Please answer from the passage on Barbour's remarks below: which fact-checking website named the "government takeover" claim its "Lie of the Year"?

**PASSAGE TO READ**:
--------------------

While it may not be fair to expect a conservative publication to check Barbour's statements, the governor's allusion to "record tax increases" deserves a rebuttal. Barbour's phrase cropped up in many Republican politician's statements during the debate over extending the Bush tax cuts, with Republicans calling an expiration of the tax cuts for the wealthiest Americans a "tax increase."

The National Journal's advance article zeroed in on another of Barbour's prepared jabs: "Is there anybody in this administration who ever signed the front side of a paycheck?" It failed to note, that--for better or worse--Obama's chief of staff, William Daley, is a former investment banker, and his budget director, Jacob Lew, spent time with Citigroup.

The AP, too, focused on Barbour's critique of Obama and spent no time, in its first article, debunking his claims. It repeated Barbour's characterization of the president's economic policies as "government boondoggles like taxpayer-subsidized high-speed rail or other pet projects" and "having government take control of our automakers, financial sector, health-care system and energy industry."

The AP failed to mention that Obama's health-care and financial-reform bills were far from "government control." Barbour was repeating a Republican talking point that describes the health-care reform as a "government takeover," even though the claim won the non-partisan fact-checking website PolitiFact's "Lie of the Year" last year for its gross distortion of the truth.

--------------------

**DATASET CONTENT**:
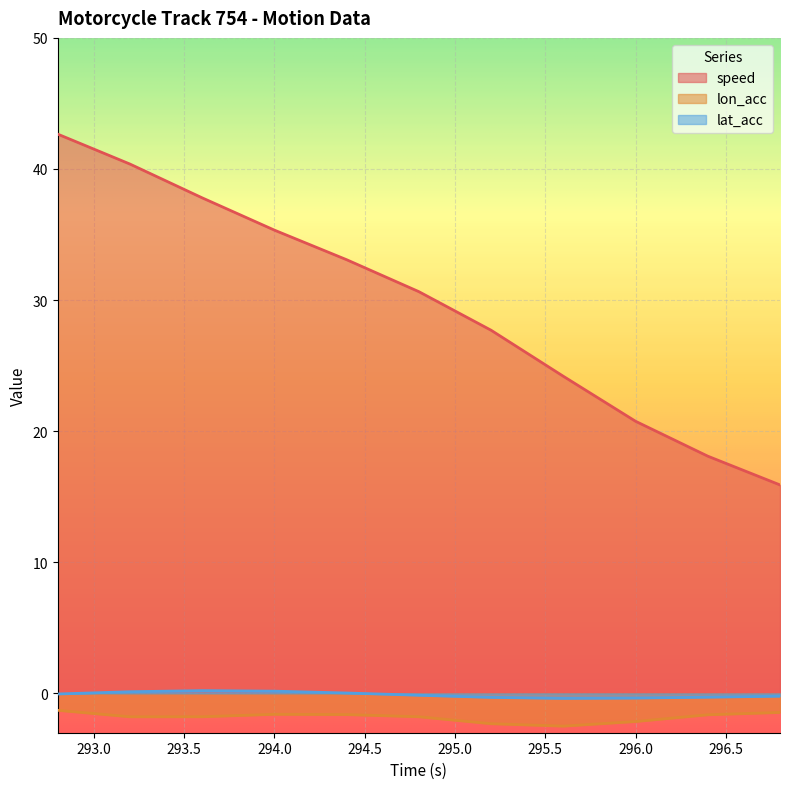

Is the value of speed at 292.8 greater than the value of lat_acc at 294.0?

Yes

--------------------

**EXERCISE RESPONSE**: PolitiFact